YOUR INSTRUCTIONS:
Pictures aside, repeat every entry exactly.

(DATA SHOWN begins)

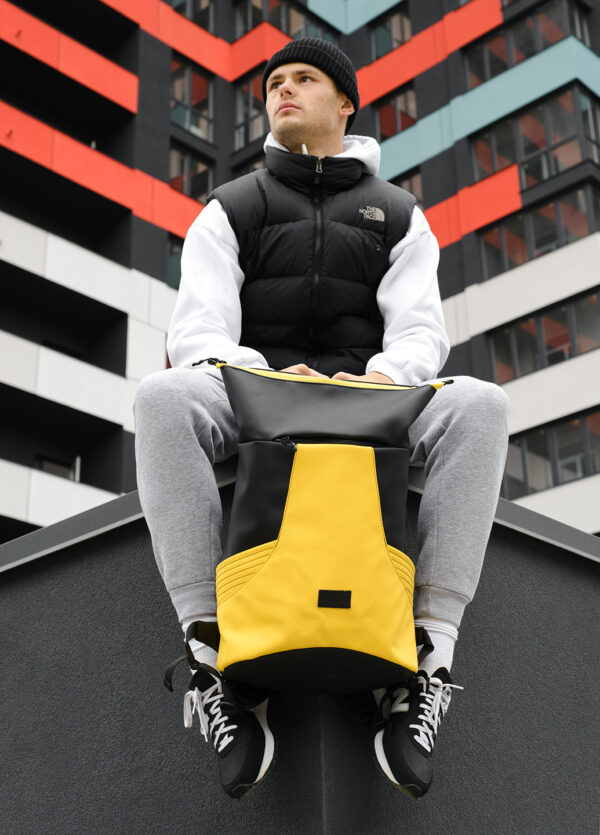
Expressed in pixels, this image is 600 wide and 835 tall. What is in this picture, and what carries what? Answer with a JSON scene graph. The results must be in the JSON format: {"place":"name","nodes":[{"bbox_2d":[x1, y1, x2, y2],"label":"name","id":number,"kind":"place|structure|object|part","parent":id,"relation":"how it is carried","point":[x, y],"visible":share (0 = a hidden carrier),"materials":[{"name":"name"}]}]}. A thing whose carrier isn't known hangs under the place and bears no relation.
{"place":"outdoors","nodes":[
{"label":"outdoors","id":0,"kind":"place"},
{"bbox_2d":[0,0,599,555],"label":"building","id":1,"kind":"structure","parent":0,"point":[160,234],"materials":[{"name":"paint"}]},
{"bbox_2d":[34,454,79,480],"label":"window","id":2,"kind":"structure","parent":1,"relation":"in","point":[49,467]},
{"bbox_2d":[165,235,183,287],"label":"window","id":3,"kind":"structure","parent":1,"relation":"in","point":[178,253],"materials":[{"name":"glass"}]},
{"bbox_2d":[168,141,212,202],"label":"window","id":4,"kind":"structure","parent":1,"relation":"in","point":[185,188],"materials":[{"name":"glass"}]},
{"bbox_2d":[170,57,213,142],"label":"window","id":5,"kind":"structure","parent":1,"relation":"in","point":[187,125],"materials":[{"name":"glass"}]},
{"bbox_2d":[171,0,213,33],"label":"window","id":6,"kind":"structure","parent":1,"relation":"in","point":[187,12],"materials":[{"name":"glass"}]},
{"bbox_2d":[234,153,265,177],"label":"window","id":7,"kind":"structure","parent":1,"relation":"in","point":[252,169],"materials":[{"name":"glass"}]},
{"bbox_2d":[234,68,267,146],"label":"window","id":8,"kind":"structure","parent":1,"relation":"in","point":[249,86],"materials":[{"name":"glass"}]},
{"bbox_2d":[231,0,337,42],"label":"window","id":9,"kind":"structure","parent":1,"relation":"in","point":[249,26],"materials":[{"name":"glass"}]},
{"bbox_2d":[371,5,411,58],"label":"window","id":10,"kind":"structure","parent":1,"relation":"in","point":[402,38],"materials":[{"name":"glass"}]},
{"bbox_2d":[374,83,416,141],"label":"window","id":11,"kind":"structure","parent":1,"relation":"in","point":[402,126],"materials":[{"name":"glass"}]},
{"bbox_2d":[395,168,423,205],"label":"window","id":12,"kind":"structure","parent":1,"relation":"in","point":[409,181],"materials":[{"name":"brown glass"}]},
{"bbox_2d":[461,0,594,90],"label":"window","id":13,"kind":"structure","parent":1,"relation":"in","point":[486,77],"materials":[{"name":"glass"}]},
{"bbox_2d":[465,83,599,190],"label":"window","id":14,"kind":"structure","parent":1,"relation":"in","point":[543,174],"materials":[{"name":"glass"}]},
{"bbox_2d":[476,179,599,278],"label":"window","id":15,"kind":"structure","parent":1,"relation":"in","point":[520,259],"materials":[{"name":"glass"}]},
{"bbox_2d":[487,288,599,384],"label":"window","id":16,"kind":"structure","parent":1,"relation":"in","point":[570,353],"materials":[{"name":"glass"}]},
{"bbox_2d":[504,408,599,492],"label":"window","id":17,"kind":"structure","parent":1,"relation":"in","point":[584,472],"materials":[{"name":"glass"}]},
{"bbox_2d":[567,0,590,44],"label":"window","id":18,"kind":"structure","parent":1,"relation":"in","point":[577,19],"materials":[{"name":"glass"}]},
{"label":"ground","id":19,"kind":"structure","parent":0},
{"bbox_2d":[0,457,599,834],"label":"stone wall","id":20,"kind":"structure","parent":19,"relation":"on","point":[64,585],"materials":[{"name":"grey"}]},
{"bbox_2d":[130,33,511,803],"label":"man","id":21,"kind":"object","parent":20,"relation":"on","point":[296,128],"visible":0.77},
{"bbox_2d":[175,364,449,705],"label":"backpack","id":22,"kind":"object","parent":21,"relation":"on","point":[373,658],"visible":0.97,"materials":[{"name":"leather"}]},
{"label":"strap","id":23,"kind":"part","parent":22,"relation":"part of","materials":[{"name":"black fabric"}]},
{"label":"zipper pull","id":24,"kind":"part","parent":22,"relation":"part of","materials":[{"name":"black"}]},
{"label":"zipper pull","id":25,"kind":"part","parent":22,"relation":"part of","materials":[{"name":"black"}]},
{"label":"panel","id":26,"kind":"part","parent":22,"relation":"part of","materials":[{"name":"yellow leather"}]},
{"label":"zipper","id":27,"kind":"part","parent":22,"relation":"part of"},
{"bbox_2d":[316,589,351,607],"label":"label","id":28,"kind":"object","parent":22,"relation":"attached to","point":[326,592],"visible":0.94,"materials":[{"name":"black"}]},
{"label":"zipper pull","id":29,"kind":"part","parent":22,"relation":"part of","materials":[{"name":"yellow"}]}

(DATA SHOWN ends)

FINISHED EXERCISE:
Expressed in pixels, this image is 600 wide and 835 tall. What is in this picture, and what carries what? Answer with a JSON scene graph. The results must be in the JSON format: {"place":"name","nodes":[{"bbox_2d":[x1, y1, x2, y2],"label":"name","id":number,"kind":"place|structure|object|part","parent":id,"relation":"how it is carried","point":[x, y],"visible":share (0 = a hidden carrier),"materials":[{"name":"name"}]}]}. A thing whose carrier isn't known hangs under the place and bears no relation.
{"place":"outdoors","nodes":[
{"label":"outdoors","id":0,"kind":"place"},
{"bbox_2d":[0,0,599,555],"label":"building","id":1,"kind":"structure","parent":0,"point":[160,234],"materials":[{"name":"paint"}]},
{"bbox_2d":[34,454,79,480],"label":"window","id":2,"kind":"structure","parent":1,"relation":"in","point":[49,467]},
{"bbox_2d":[165,235,183,287],"label":"window","id":3,"kind":"structure","parent":1,"relation":"in","point":[178,253],"materials":[{"name":"glass"}]},
{"bbox_2d":[168,141,212,202],"label":"window","id":4,"kind":"structure","parent":1,"relation":"in","point":[185,188],"materials":[{"name":"glass"}]},
{"bbox_2d":[170,57,213,142],"label":"window","id":5,"kind":"structure","parent":1,"relation":"in","point":[187,125],"materials":[{"name":"glass"}]},
{"bbox_2d":[171,0,213,33],"label":"window","id":6,"kind":"structure","parent":1,"relation":"in","point":[187,12],"materials":[{"name":"glass"}]},
{"bbox_2d":[234,153,265,177],"label":"window","id":7,"kind":"structure","parent":1,"relation":"in","point":[252,169],"materials":[{"name":"glass"}]},
{"bbox_2d":[234,68,267,146],"label":"window","id":8,"kind":"structure","parent":1,"relation":"in","point":[249,86],"materials":[{"name":"glass"}]},
{"bbox_2d":[231,0,337,42],"label":"window","id":9,"kind":"structure","parent":1,"relation":"in","point":[249,26],"materials":[{"name":"glass"}]},
{"bbox_2d":[371,5,411,58],"label":"window","id":10,"kind":"structure","parent":1,"relation":"in","point":[402,38],"materials":[{"name":"glass"}]},
{"bbox_2d":[374,83,416,141],"label":"window","id":11,"kind":"structure","parent":1,"relation":"in","point":[402,126],"materials":[{"name":"glass"}]},
{"bbox_2d":[395,168,423,205],"label":"window","id":12,"kind":"structure","parent":1,"relation":"in","point":[409,181],"materials":[{"name":"brown glass"}]},
{"bbox_2d":[461,0,594,90],"label":"window","id":13,"kind":"structure","parent":1,"relation":"in","point":[486,77],"materials":[{"name":"glass"}]},
{"bbox_2d":[465,83,599,190],"label":"window","id":14,"kind":"structure","parent":1,"relation":"in","point":[543,174],"materials":[{"name":"glass"}]},
{"bbox_2d":[476,179,599,278],"label":"window","id":15,"kind":"structure","parent":1,"relation":"in","point":[520,259],"materials":[{"name":"glass"}]},
{"bbox_2d":[487,288,599,384],"label":"window","id":16,"kind":"structure","parent":1,"relation":"in","point":[570,353],"materials":[{"name":"glass"}]},
{"bbox_2d":[504,408,599,492],"label":"window","id":17,"kind":"structure","parent":1,"relation":"in","point":[584,472],"materials":[{"name":"glass"}]},
{"bbox_2d":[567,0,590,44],"label":"window","id":18,"kind":"structure","parent":1,"relation":"in","point":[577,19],"materials":[{"name":"glass"}]},
{"label":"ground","id":19,"kind":"structure","parent":0},
{"bbox_2d":[0,457,599,834],"label":"stone wall","id":20,"kind":"structure","parent":19,"relation":"on","point":[64,585],"materials":[{"name":"grey"}]},
{"bbox_2d":[130,33,511,803],"label":"man","id":21,"kind":"object","parent":20,"relation":"on","point":[296,128],"visible":0.77},
{"bbox_2d":[175,364,449,705],"label":"backpack","id":22,"kind":"object","parent":21,"relation":"on","point":[373,658],"visible":0.97,"materials":[{"name":"leather"}]},
{"label":"strap","id":23,"kind":"part","parent":22,"relation":"part of","materials":[{"name":"black fabric"}]},
{"label":"zipper pull","id":24,"kind":"part","parent":22,"relation":"part of","materials":[{"name":"black"}]},
{"label":"zipper pull","id":25,"kind":"part","parent":22,"relation":"part of","materials":[{"name":"black"}]},
{"label":"panel","id":26,"kind":"part","parent":22,"relation":"part of","materials":[{"name":"yellow leather"}]},
{"label":"zipper","id":27,"kind":"part","parent":22,"relation":"part of"},
{"bbox_2d":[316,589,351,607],"label":"label","id":28,"kind":"object","parent":22,"relation":"attached to","point":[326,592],"visible":0.94,"materials":[{"name":"black"}]},
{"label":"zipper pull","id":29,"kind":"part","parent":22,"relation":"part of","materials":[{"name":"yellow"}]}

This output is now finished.